Data provided —
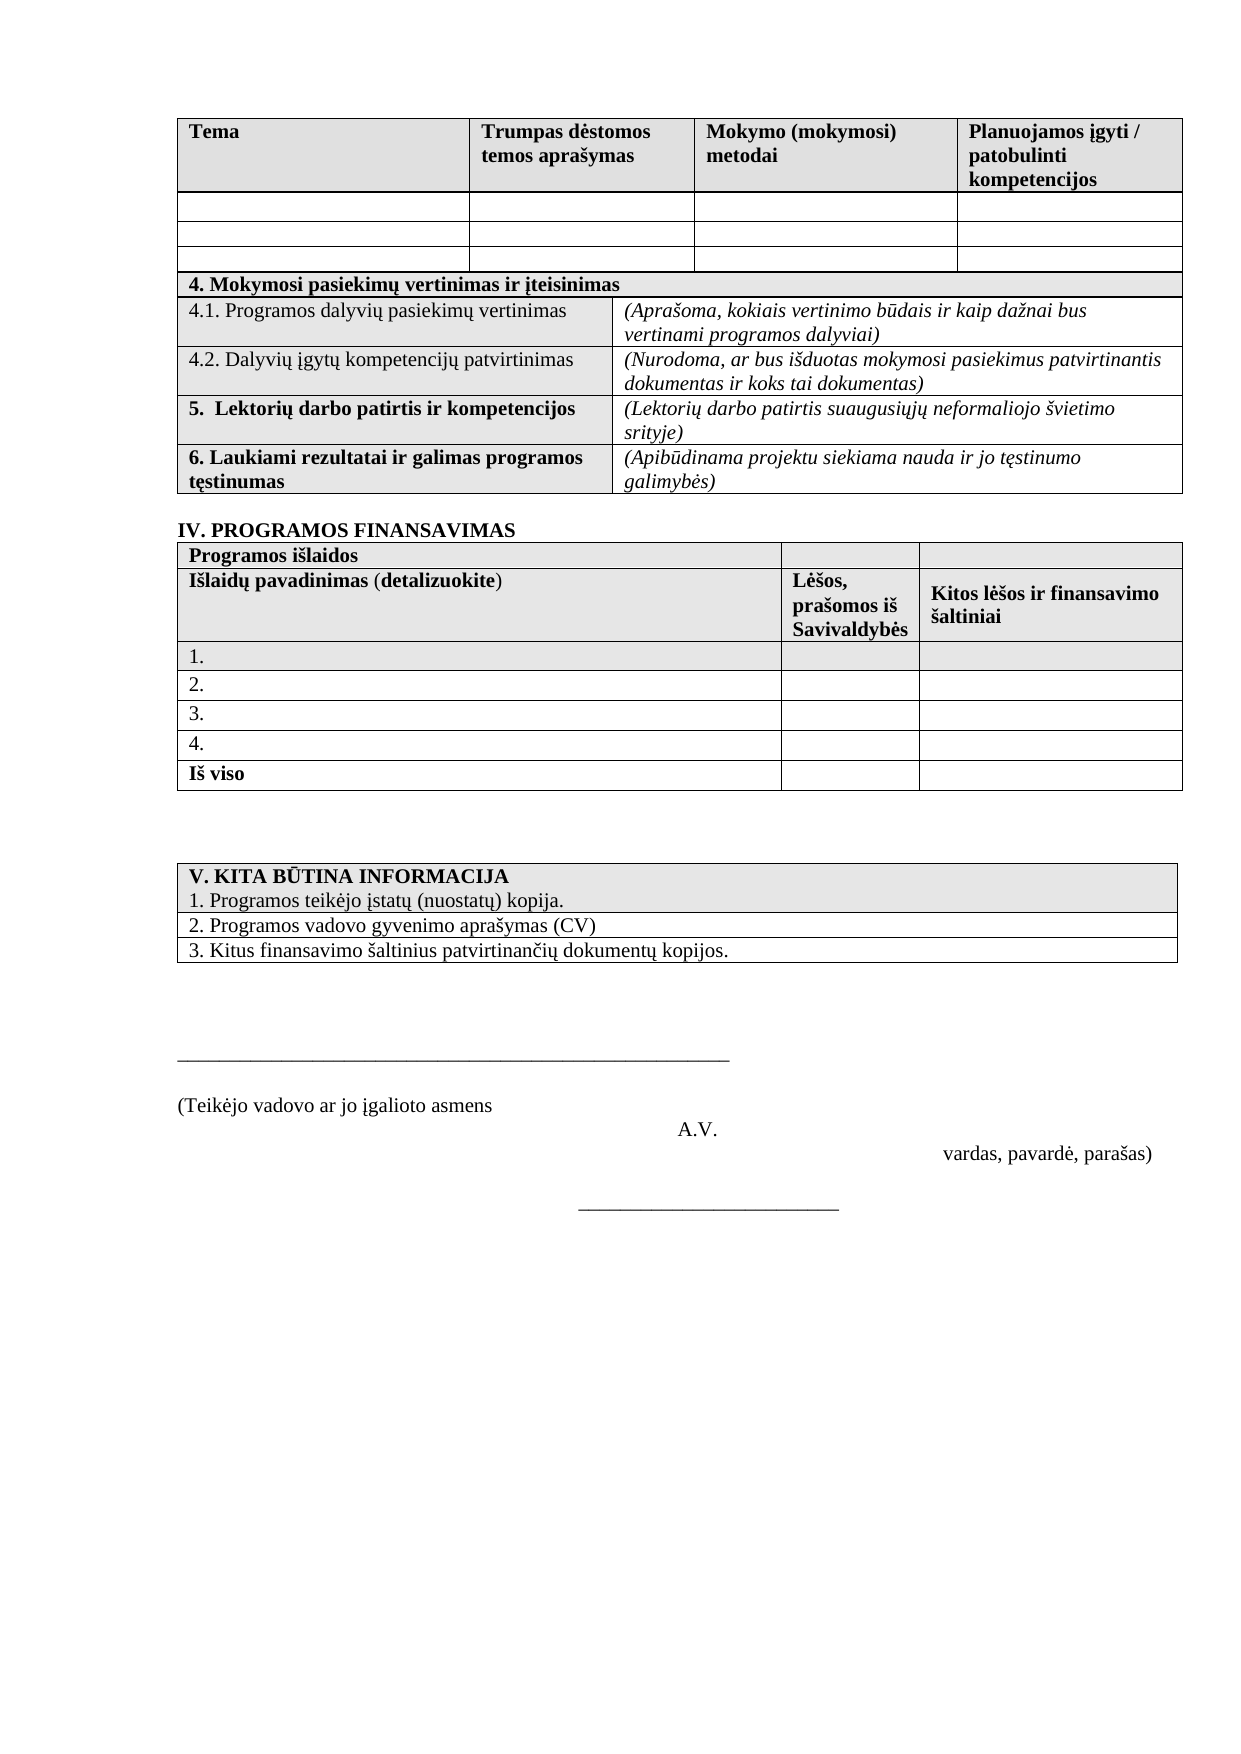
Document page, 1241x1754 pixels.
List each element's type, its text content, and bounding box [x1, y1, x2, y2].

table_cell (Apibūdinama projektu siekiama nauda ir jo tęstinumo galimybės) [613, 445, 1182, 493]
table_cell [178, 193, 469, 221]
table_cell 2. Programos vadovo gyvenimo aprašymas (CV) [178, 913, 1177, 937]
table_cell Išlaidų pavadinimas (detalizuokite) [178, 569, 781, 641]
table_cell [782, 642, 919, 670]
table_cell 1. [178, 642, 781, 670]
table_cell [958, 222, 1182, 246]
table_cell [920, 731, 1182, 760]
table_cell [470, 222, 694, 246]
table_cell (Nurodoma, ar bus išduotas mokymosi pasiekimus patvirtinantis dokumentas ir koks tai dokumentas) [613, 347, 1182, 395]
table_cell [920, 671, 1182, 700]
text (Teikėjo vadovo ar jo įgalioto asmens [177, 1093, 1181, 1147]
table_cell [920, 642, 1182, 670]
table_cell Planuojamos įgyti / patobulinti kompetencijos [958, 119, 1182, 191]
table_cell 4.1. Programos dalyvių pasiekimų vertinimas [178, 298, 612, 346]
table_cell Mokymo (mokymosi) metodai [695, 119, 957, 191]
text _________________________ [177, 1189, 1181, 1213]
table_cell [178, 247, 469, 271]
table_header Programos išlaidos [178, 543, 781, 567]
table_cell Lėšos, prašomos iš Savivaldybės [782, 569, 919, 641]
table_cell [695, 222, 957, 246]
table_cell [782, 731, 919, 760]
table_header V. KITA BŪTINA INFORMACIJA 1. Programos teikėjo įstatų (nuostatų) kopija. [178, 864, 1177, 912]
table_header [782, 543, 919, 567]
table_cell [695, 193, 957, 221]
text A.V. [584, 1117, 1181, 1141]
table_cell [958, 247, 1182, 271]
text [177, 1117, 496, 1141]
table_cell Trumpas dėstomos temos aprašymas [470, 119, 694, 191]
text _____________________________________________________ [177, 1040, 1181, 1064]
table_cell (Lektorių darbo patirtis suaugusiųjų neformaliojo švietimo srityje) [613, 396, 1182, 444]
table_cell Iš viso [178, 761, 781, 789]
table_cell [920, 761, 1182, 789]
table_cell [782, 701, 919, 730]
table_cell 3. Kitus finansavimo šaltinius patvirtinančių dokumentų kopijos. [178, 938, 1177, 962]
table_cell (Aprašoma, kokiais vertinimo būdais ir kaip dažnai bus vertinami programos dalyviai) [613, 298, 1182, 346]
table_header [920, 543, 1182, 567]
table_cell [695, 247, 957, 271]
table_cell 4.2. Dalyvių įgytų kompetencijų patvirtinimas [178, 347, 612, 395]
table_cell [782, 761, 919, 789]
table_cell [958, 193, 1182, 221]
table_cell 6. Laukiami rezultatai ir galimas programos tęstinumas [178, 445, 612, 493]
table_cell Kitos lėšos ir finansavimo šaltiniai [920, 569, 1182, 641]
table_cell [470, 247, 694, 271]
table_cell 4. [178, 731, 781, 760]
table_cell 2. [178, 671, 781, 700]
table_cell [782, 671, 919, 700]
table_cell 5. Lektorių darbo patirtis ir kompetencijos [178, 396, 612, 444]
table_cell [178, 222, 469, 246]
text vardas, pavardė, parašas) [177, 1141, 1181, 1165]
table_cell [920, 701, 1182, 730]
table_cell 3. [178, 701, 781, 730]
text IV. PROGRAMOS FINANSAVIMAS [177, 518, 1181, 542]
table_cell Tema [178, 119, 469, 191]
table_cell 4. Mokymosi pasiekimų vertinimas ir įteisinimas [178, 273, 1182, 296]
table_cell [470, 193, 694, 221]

What is being asked —
How many lines in the entries above contain the string "pasiekimų"? Case counts. Give only the number.

Result —
2